Analyst: Make Rail Baltic more directly useful to local population (2)
Current opposition to the Rail Baltic project could be countered by integrating it in Tallinn’s metropolitan transport network, analytic Hannes Luts said earlier this week. Luts proposed taking the Rail Baltic route along the existing tracks between Tallinn and Rapla.
Luts said on ETV on Tuesday that if Rail Baltic’s route were to be drawn along the already established Rapla-Tallinn railway line, Tallinn’s metropolitan region would get a modern railway system, and the project on the whole would be easier to explain to the local population.
Luts said that the currently ongoing legal disputes surrounding the state’s expropriation of land owners for the sake of the new line were entirely understandable. Meanwhile, how the local population eventually received the project also depended on its evident benefits for the people living in the area, he added.
The current route didn’t do much for the city and the municipalities surrounding it, Luts said. In order to disturb as few people as possible, the current project avoided towns and villages. The conflict, according to Luts, is that though there are high hopes that the new line will benefit local transport, building it meant having to tear down the homes of plenty of people.

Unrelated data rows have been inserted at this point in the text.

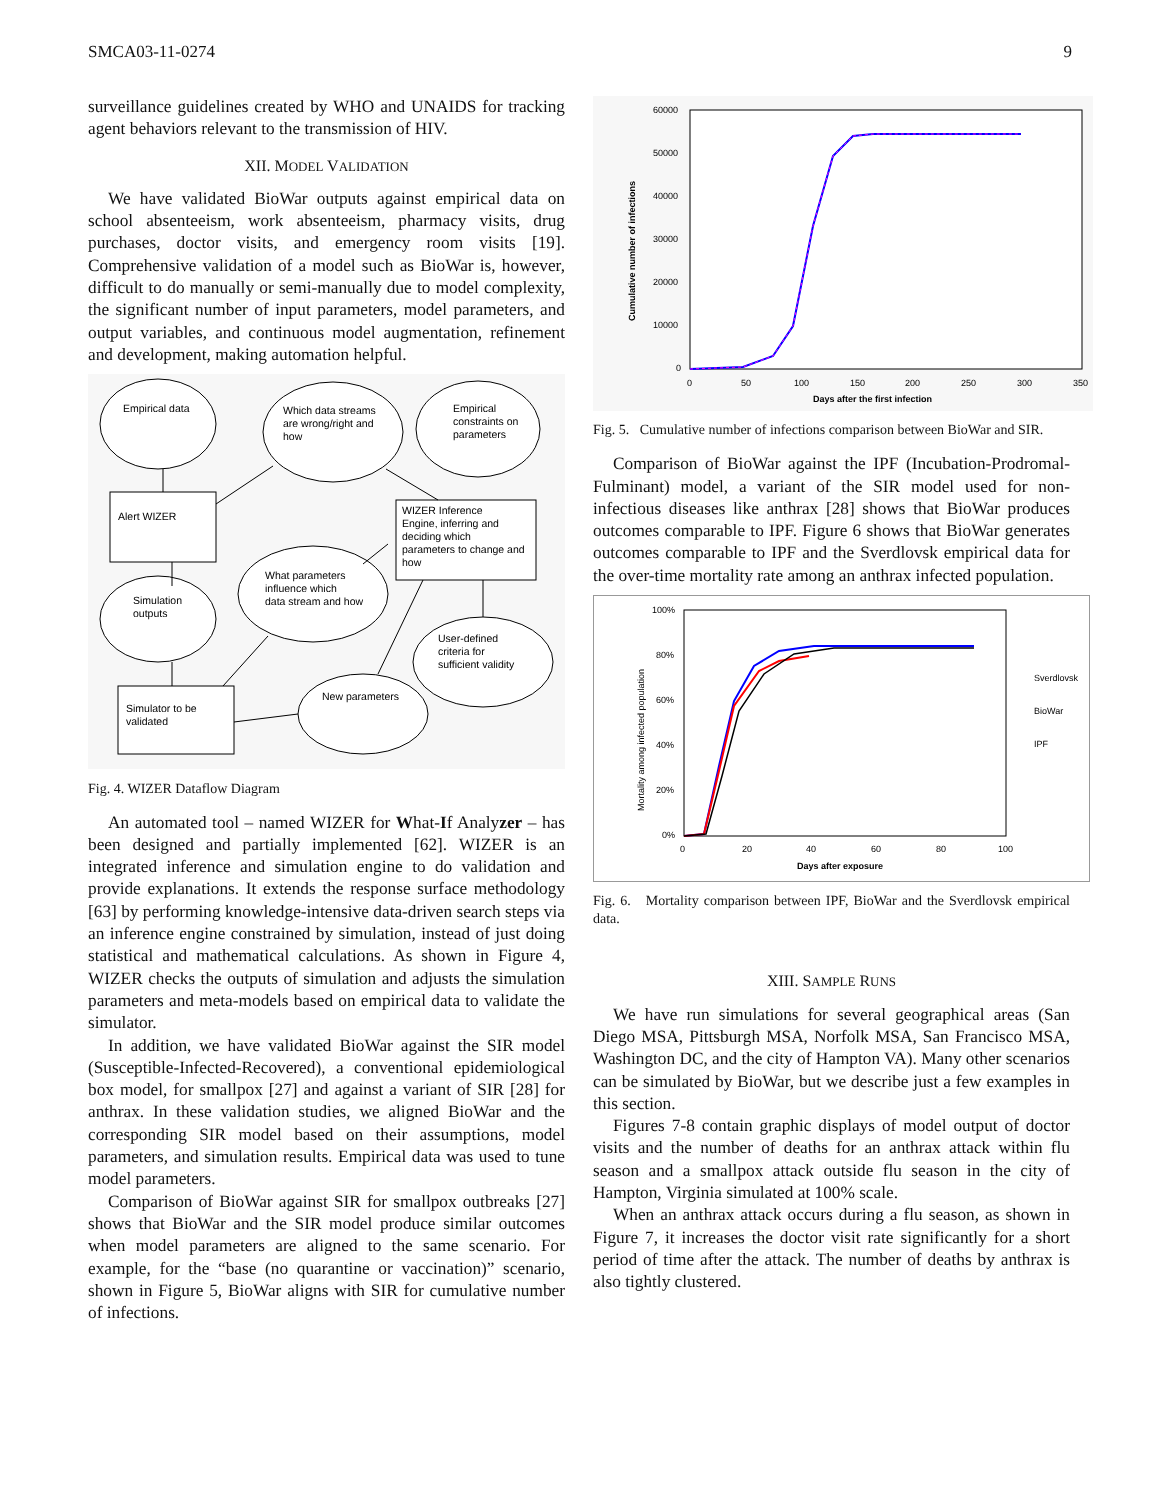SMCA03-11-0274 9
surveillance guidelines created by WHO and UNAIDS for tracking agent behaviors relevant to the transmission of HIV.
XII. MODEL VALIDATION
We have validated BioWar outputs against empirical data on school absenteeism, work absenteeism, pharmacy visits, drug purchases, doctor visits, and emergency room visits [19]. Comprehensive validation of a model such as BioWar is, however, difficult to do manually or semi-manually due to model complexity, the significant number of input parameters, model parameters, and output variables, and continuous model augmentation, refinement and development, making automation helpful.
Empirical data
Which data streams
are wrong/right and
how
Empirical
constraints on
parameters
Alert WIZER
WIZER Inference
Engine, inferring and
deciding which
parameters to change and
how
Simulation
outputs
What parameters
influence which
data stream and how
User-defined
criteria for
sufficient validity
Simulator to be
validated
New parameters
Fig. 4. WIZER Dataflow Diagram
An automated tool – named WIZER for What-If Analyzer – has been designed and partially implemented [62]. WIZER is an integrated inference and simulation engine to do validation and provide explanations. It extends the response surface methodology [63] by performing knowledge-intensive data-driven search steps via an inference engine constrained by simulation, instead of just doing statistical and mathematical calculations. As shown in Figure 4, WIZER checks the outputs of simulation and adjusts the simulation parameters and meta-models based on empirical data to validate the simulator.
In addition, we have validated BioWar against the SIR model (Susceptible-Infected-Recovered), a conventional epidemiological box model, for smallpox [27] and against a variant of SIR [28] for anthrax. In these validation studies, we aligned BioWar and the corresponding SIR model based on their assumptions, model parameters, and simulation results. Empirical data was used to tune model parameters.
Comparison of BioWar against SIR for smallpox outbreaks [27] shows that BioWar and the SIR model produce similar outcomes when model parameters are aligned to the same scenario. For example, for the “base (no quarantine or vaccination)” scenario, shown in Figure 5, BioWar aligns with SIR for cumulative number of infections.
60000
50000
40000
30000
20000
10000
0
0
50
100
150
200
250
300
350
Days after the first infection
Cumulative number of infections
Fig. 5. Cumulative number of infections comparison between BioWar and SIR.
Comparison of BioWar against the IPF (Incubation-Prodromal-Fulminant) model, a variant of the SIR model used for non-infectious diseases like anthrax [28] shows that BioWar produces outcomes comparable to IPF. Figure 6 shows that BioWar generates outcomes comparable to IPF and the Sverdlovsk empirical data for the over-time mortality rate among an anthrax infected population.
100%
80%
60%
40%
20%
0%
0
20
40
60
80
100
Days after exposure
Mortality among infected population
Sverdlovsk
BioWar
IPF
Fig. 6. Mortality comparison between IPF, BioWar and the Sverdlovsk empirical data.
XIII. SAMPLE RUNS
We have run simulations for several geographical areas (San Diego MSA, Pittsburgh MSA, Norfolk MSA, San Francisco MSA, Washington DC, and the city of Hampton VA). Many other scenarios can be simulated by BioWar, but we describe just a few examples in this section.
Figures 7-8 contain graphic displays of model output of doctor visits and the number of deaths for an anthrax attack within flu season and a smallpox attack outside flu season in the city of Hampton, Virginia simulated at 100% scale.
When an anthrax attack occurs during a flu season, as shown in Figure 7, it increases the doctor visit rate significantly for a short period of time after the attack. The number of deaths by anthrax is also tightly clustered.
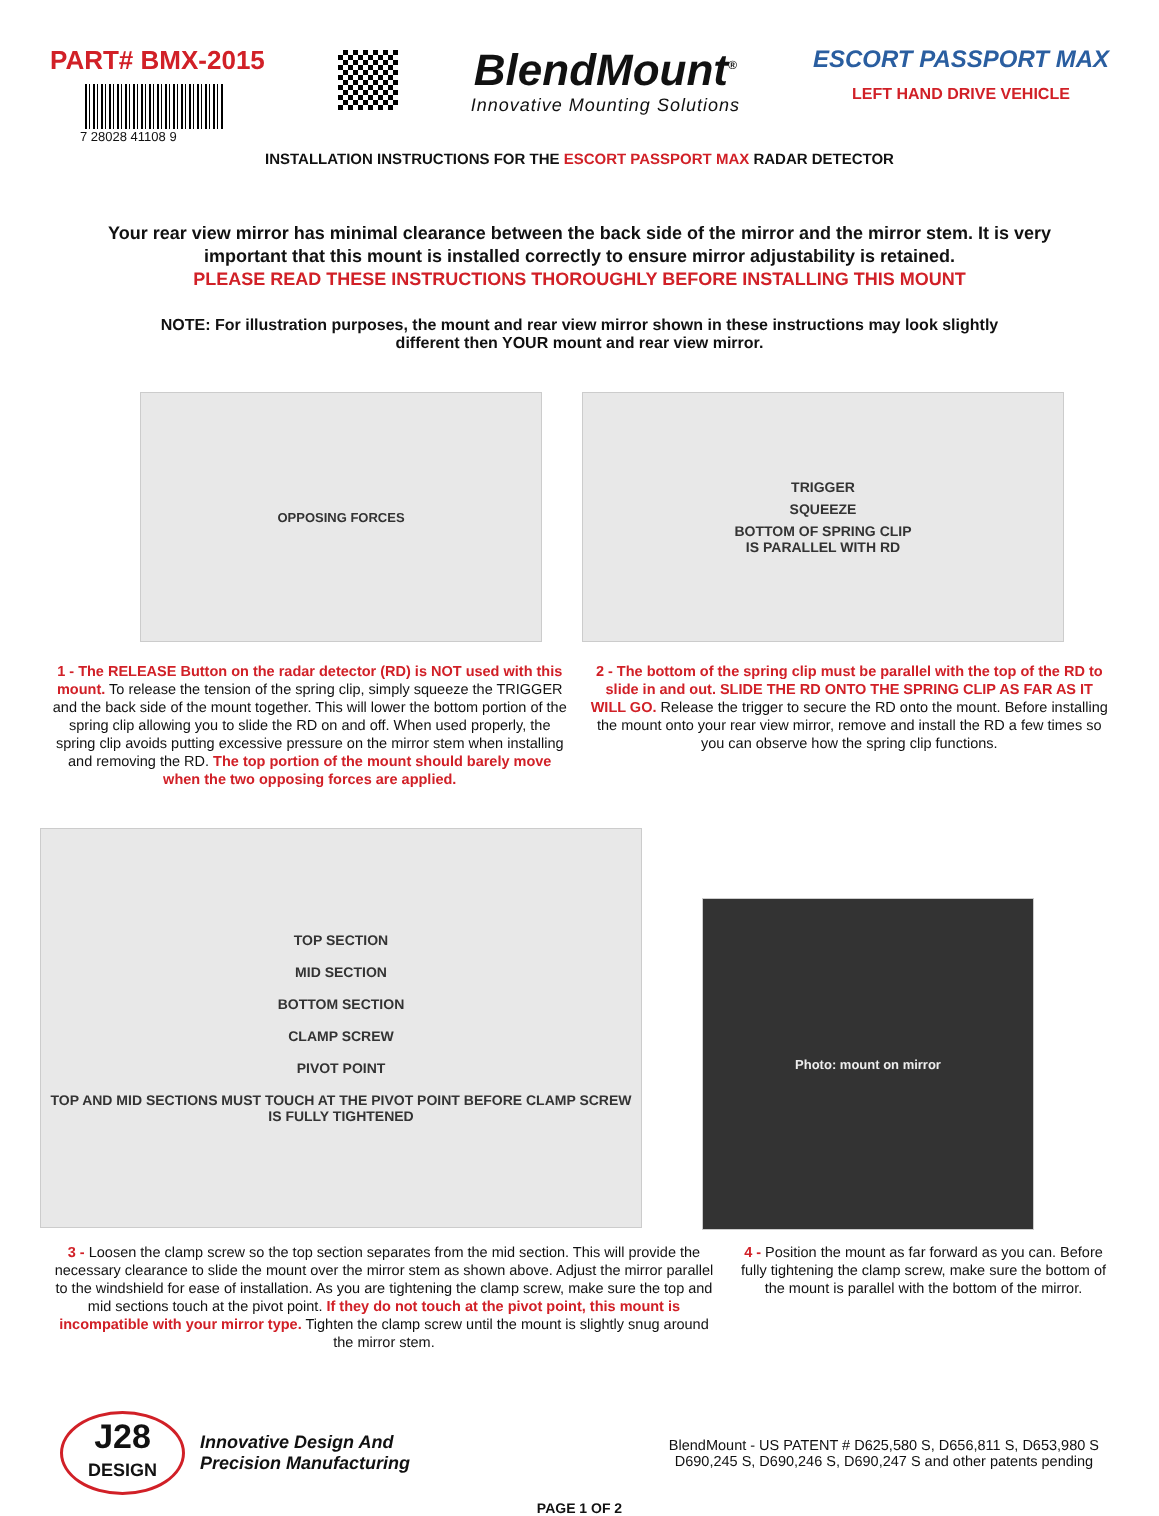PART# BMX-2015
7 28028 41108 9
BlendMount<sup>®</sup>
Innovative Mounting Solutions
ESCORT PASSPORT MAX
LEFT HAND DRIVE VEHICLE
INSTALLATION INSTRUCTIONS FOR THE ESCORT PASSPORT MAX RADAR DETECTOR
Your rear view mirror has minimal clearance between the back side of the mirror and the mirror stem. It is very important that this mount is installed correctly to ensure mirror adjustability is retained.
PLEASE READ THESE INSTRUCTIONS THOROUGHLY BEFORE INSTALLING THIS MOUNT
NOTE: For illustration purposes, the mount and rear view mirror shown in these instructions may look slightly different then YOUR mount and rear view mirror.
OPPOSING FORCES
TRIGGER
SQUEEZE
BOTTOM OF SPRING CLIP
IS PARALLEL WITH RD
1 - The RELEASE Button on the radar detector (RD) is NOT used with this mount. To release the tension of the spring clip, simply squeeze the TRIGGER and the back side of the mount together. This will lower the bottom portion of the spring clip allowing you to slide the RD on and off. When used properly, the spring clip avoids putting excessive pressure on the mirror stem when installing and removing the RD. The top portion of the mount should barely move when the two opposing forces are applied.
2 - The bottom of the spring clip must be parallel with the top of the RD to slide in and out. SLIDE THE RD ONTO THE SPRING CLIP AS FAR AS IT WILL GO. Release the trigger to secure the RD onto the mount. Before installing the mount onto your rear view mirror, remove and install the RD a few times so you can observe how the spring clip functions.
TOP SECTION
MID SECTION
BOTTOM SECTION
CLAMP SCREW
PIVOT POINT
TOP AND MID SECTIONS MUST TOUCH AT THE PIVOT POINT BEFORE CLAMP SCREW IS FULLY TIGHTENED
Photo: mount on mirror
3 - Loosen the clamp screw so the top section separates from the mid section. This will provide the necessary clearance to slide the mount over the mirror stem as shown above. Adjust the mirror parallel to the windshield for ease of installation. As you are tightening the clamp screw, make sure the top and mid sections touch at the pivot point. If they do not touch at the pivot point, this mount is incompatible with your mirror type. Tighten the clamp screw until the mount is slightly snug around the mirror stem.
4 - Position the mount as far forward as you can. Before fully tightening the clamp screw, make sure the bottom of the mount is parallel with the bottom of the mirror.
J28
DESIGN
Innovative Design And
Precision Manufacturing
BlendMount - US PATENT # D625,580 S, D656,811 S, D653,980 S
D690,245 S, D690,246 S, D690,247 S and other patents pending
PAGE 1 OF 2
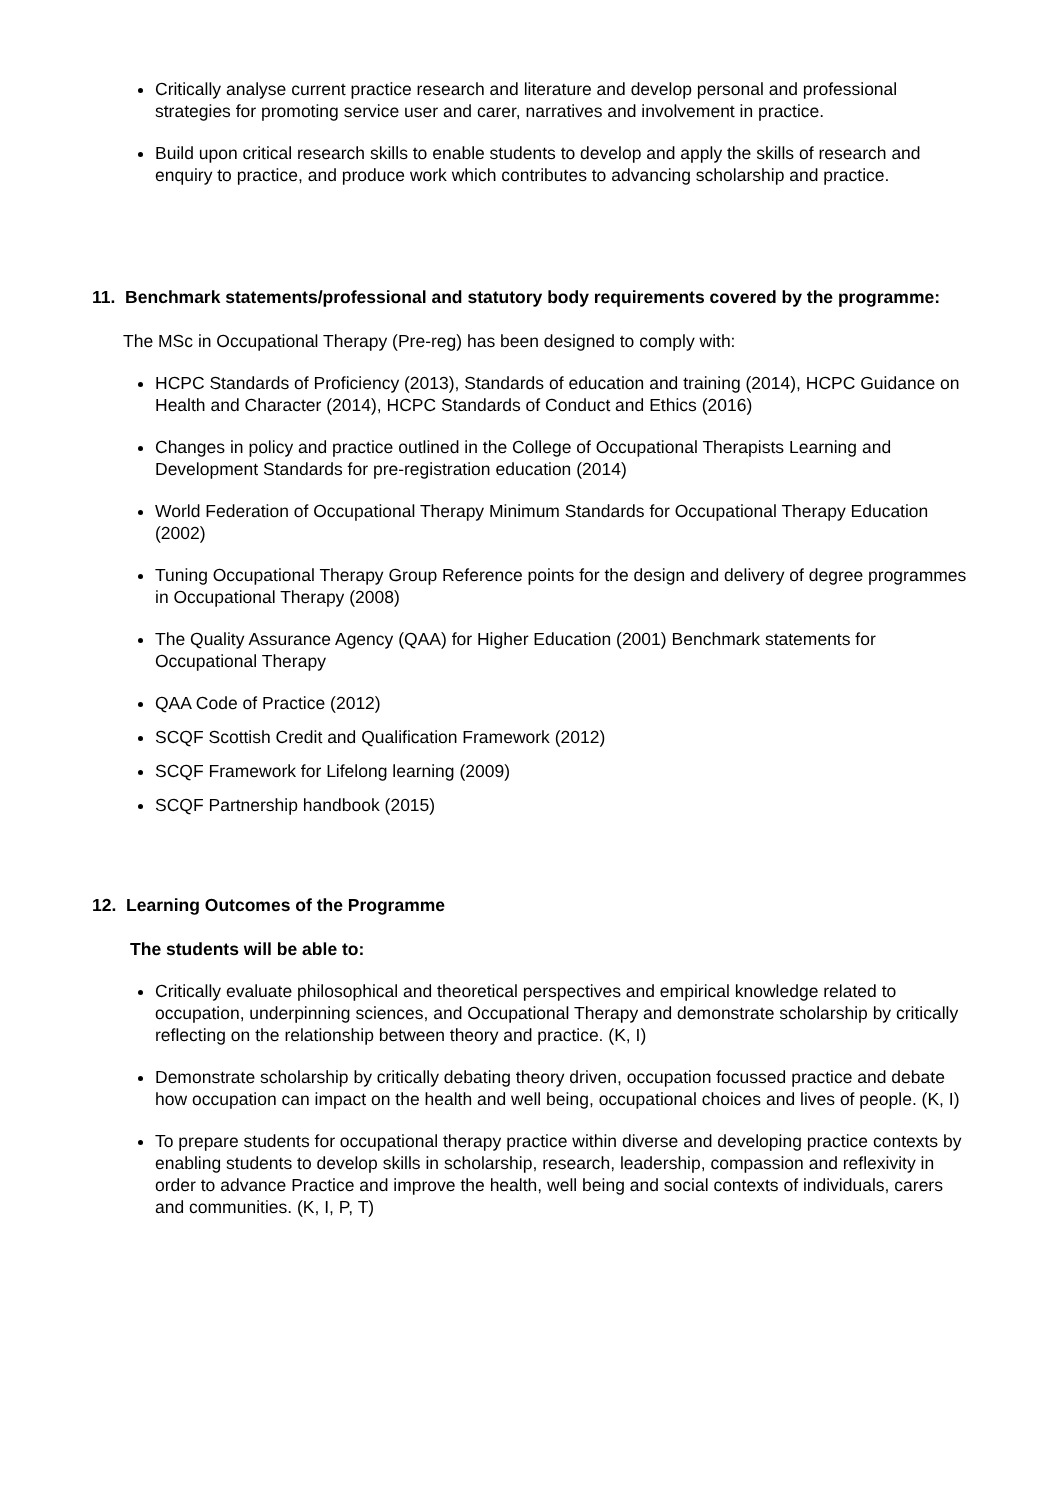Critically analyse current practice research and literature and develop personal and professional strategies for promoting service user and carer, narratives and involvement in practice.
Build upon critical research skills to enable students to develop and apply the skills of research and enquiry to practice, and produce work which contributes to advancing scholarship and practice.
11. Benchmark statements/professional and statutory body requirements covered by the programme:
The MSc in Occupational Therapy (Pre-reg) has been designed to comply with:
HCPC Standards of Proficiency (2013), Standards of education and training (2014), HCPC Guidance on Health and Character (2014), HCPC Standards of Conduct and Ethics (2016)
Changes in policy and practice outlined in the College of Occupational Therapists Learning and Development Standards for pre-registration education (2014)
World Federation of Occupational Therapy Minimum Standards for Occupational Therapy Education (2002)
Tuning Occupational Therapy Group Reference points for the design and delivery of degree programmes in Occupational Therapy (2008)
The Quality Assurance Agency (QAA) for Higher Education (2001) Benchmark statements for Occupational Therapy
QAA Code of Practice (2012)
SCQF Scottish Credit and Qualification Framework (2012)
SCQF Framework for Lifelong learning (2009)
SCQF Partnership handbook (2015)
12. Learning Outcomes of the Programme
The students will be able to:
Critically evaluate philosophical and theoretical perspectives and empirical knowledge related to occupation, underpinning sciences, and Occupational Therapy and demonstrate scholarship by critically reflecting on the relationship between theory and practice. (K, I)
Demonstrate scholarship by critically debating theory driven, occupation focussed practice and debate how occupation can impact on the health and well being, occupational choices and lives of people. (K, I)
To prepare students for occupational therapy practice within diverse and developing practice contexts by enabling students to develop skills in scholarship, research, leadership, compassion and reflexivity in order to advance Practice and improve the health, well being and social contexts of individuals, carers and communities. (K, I, P, T)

Because of this, drawing the route along the existing railway line would make more sense, Luts opined. The cost of construction would doubtlessly increase, but the benefits, compared to taking the line through an area where not too many people live and homes would still need to be given up for it, were convincing.
“Let’s be honest, with the help of Rail Baltic we could get a state-of-the-art, efficient metropolitan railway from Tallinn to Rapla, because the current railway has only low capacity,” Luts said.
What wasn’t yet clear was the environment of the project in terms of transport and tax policy, Luts pointed out. In the end, what would count was whether or not Rail Baltic would have freight volumes to move, and how much this would cost. The price of transport again would depend on the taxation of railway versus road transport.
Today railway transports were taxed twice, Luts said, as operators needed to pay both energy and fuel excise duties as well as for the use of the railway infrastructure. This didn’t contribute to a favorable outlook.